Un retour à l'âge de pierre
L'échec de Washington et de l'OTAN laisse le champ libre aux talibans, déplore Le Figaro :
«Débarrassés des forces occidentales, ils ne devraient pas tarder à remettre la main sur le pays, renvoyant les droits de l'homme - et plus encore de la femme - 'à l'âge de pierre', selon l'avertissement du chef d'état-major américain. … Cette défaite qui est aussi la nôtre - celle de l'OTAN, drapeau sous lequel la France déploya jusqu'à 4000 hommes avant son retrait en 2012 - prépare la prochaine guerre d'Afghanistan. Guerre civile entre seigneurs locaux qui réactivent déjà leurs armées privées ; guerre antiterroriste téléguidée à coups de drones et d'opérations spéciales. Comme l'a montré le retrait d'Irak en 2012, la région a horreur du vide. Au moins les Occidentaux devraient-ils être guéris pour un certain temps du rêve naïf d'exporter la démocratie.»
Pas de stabilité en vue
Dagens Nyheter redoute une nouvelle dégradation de la situation en Afghanistan après le retrait des troupes américaines :
«Les talibans ne sont pas une organisation monolithique. Avec la disparition de l'ennemi commun, les différentes factions pourraient se livrer des guerres intestines. Les seigneurs de guerre liés à des territoires, à des minorités ethniques ou à des clans pourraient désormais aiguiser leurs ambitions. Lorsque l'occupation soviétique s'était achevée à la fin des années 1980, le monde occidental avait abandonné l'Afghanistan à son propre sort. Avec pour résultat le règne funeste des talibans. Si les forces armées des Etats-Unis et de l'OTAN quittent le pays, il faudra se mettre en quête de nouveaux moyens de soutenir et de reconstruire le pays.

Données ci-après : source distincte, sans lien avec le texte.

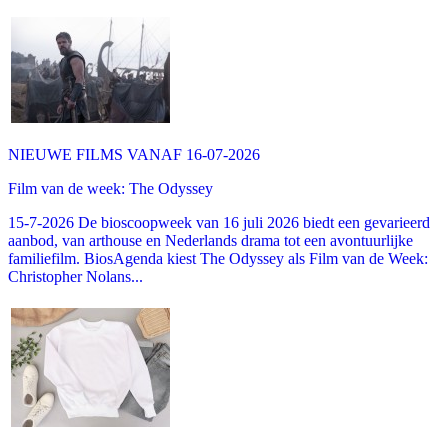
NIEUWE FILMS VANAF 16-07-2026
Film van de week: The Odyssey
15-7-2026 De bioscoopweek van 16 juli 2026 biedt een gevarieerd
aanbod, van arthouse en Nederlands drama tot een avontuurlijke
familiefilm. BiosAgenda kiest The Odyssey als Film van de Week:
Christopher Nolans...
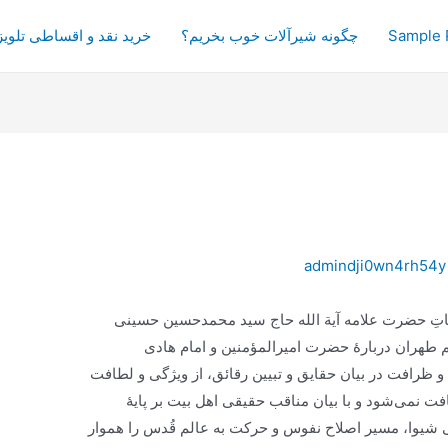
Sample 
چگونه شیرآلات خوب بخریم؟
خرید نقد و اقساطی تلویز
admindji0wn4rh54y
ناتِ حضرت علامه آیة الله حاج سید محمد‌حسین حسینی
 طهران دربارۀ حضرت امیرالمؤمنین و امام هادی
ت و ظرافت در بیان حقایق و تبیین رقائق، از ویژگی و لطافت
 نمی‌شود و با بیان مناقب حقیقی اهل بیت بر پایۀ
نی شیوا، مسیر اصلاح نفوس و حرکت به عالم قُدس را هموار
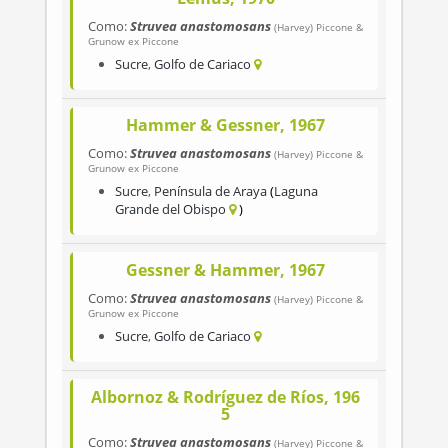
Como:
Struvea anastomosans
(Harvey) Piccone &
Grunow ex Piccone
Sucre
,
Golfo de Cariaco
Hammer & Gessner, 1967
Como:
Struvea anastomosans
(Harvey) Piccone &
Grunow ex Piccone
Sucre
,
Península de Araya
Laguna
Grande del Obispo
Gessner & Hammer, 1967
Como:
Struvea anastomosans
(Harvey) Piccone &
Grunow ex Piccone
Sucre
,
Golfo de Cariaco
Albornoz & Rodríguez de Ríos, 196
5
Como:
Struvea anastomosans
(Harvey) Piccone &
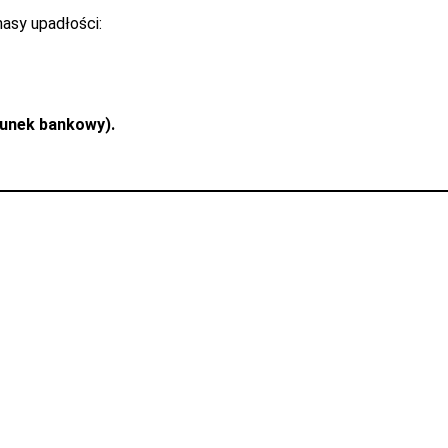
asy upadłości:
chunek bankowy).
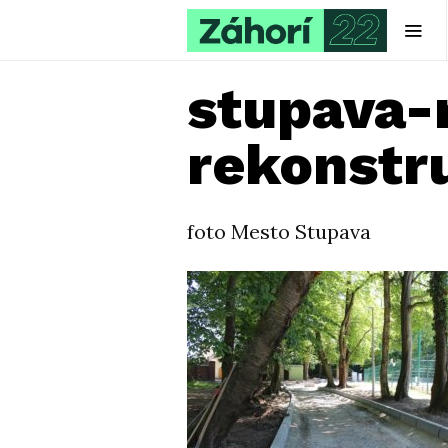
stupava-
rekonstr
foto Mesto Stupava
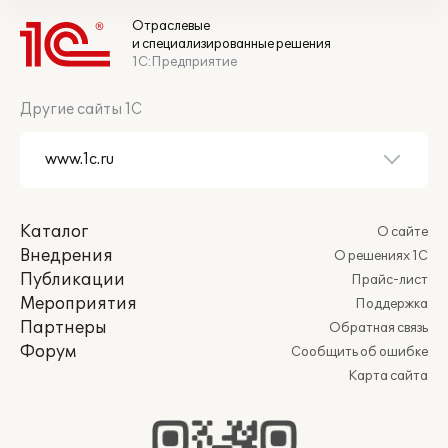
Отраслевые
и специализированные решения
1С:Предприятие
Другие сайты 1С
Каталог
О сайте
Внедрения
О решениях 1С
Публикации
Прайс-лист
Мероприятия
Поддержка
Партнеры
Обратная связь
Форум
Сообщить об ошибке
Карта сайта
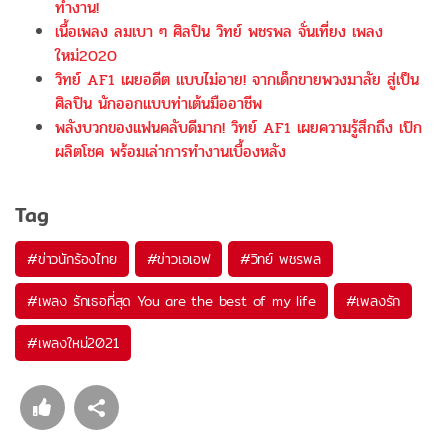
ทำงาน!
เนื้อเพลง ลมเบา ๆ ศิลปิน วิทย์ พชรพล จั่นเที่ยง เพลง
ใหม่2020
วิทย์ AF1 เผยอดีต แบบไม่อาย! จากเด็กขายพวงมาลัย สู่เป็น
ศิลปิน นักออกแบบท่าเต้นมืออาชีพ
พลังบวกของแฟนคลับดีมาก! วิทย์ AF1 เผยความรู้สึกถึง เป๊ก
ผลิตโชค พร้อมเล่าการทำงานเบื้องหลัง
Tag
#
ข่าวนักร้องไทย
#
ข่าวเอเอฟ
#
วิทย์ พชรพล
#
เพลง รักเธอที่สุด You are the best of my life
#
เพลงรัก
#
เพลงใหม่2021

Faute de quoi on assistera à l'amorce d'un nouveau cercle vicieux. »
Le terrorisme doit être combattu autrement aujourd'hui
Pour les Etats-Unis, c'est visiblement la fin d'une ère pendant laquelle la guerre contre le terrorisme était circonscrite géographiquement, analyse le chroniqueur Paolo Garimberti dans La Repubblica :
«[L'invasion de l’Afghanistan] avait été la réponse des Etats-Unis au 11-Septembre. Celle-ci se basait sur la conviction que le pays des talibans servait de sanctuaire aux djihadistes, de base depuis laquelle ils organisaient leurs attaques contre l’Occident. ... Biden affirme que cette stratégie n'a plus aucun sens. Pas uniquement parce que les menaces stratégiques sont différentes aujourd'hui - Chine et Russie notamment - mais aussi parce qu'une autre phase s'ouvre dans la lutte contre le terrorisme djihadiste. ... Ce qui subsiste d'Al-Qaida ou de Daech est disséminé entre l'Asie et l'Afrique et pose des défis nouveaux, qui ne peuvent être relevés par le biais d'armées traditionnelles et de guerres classiques.»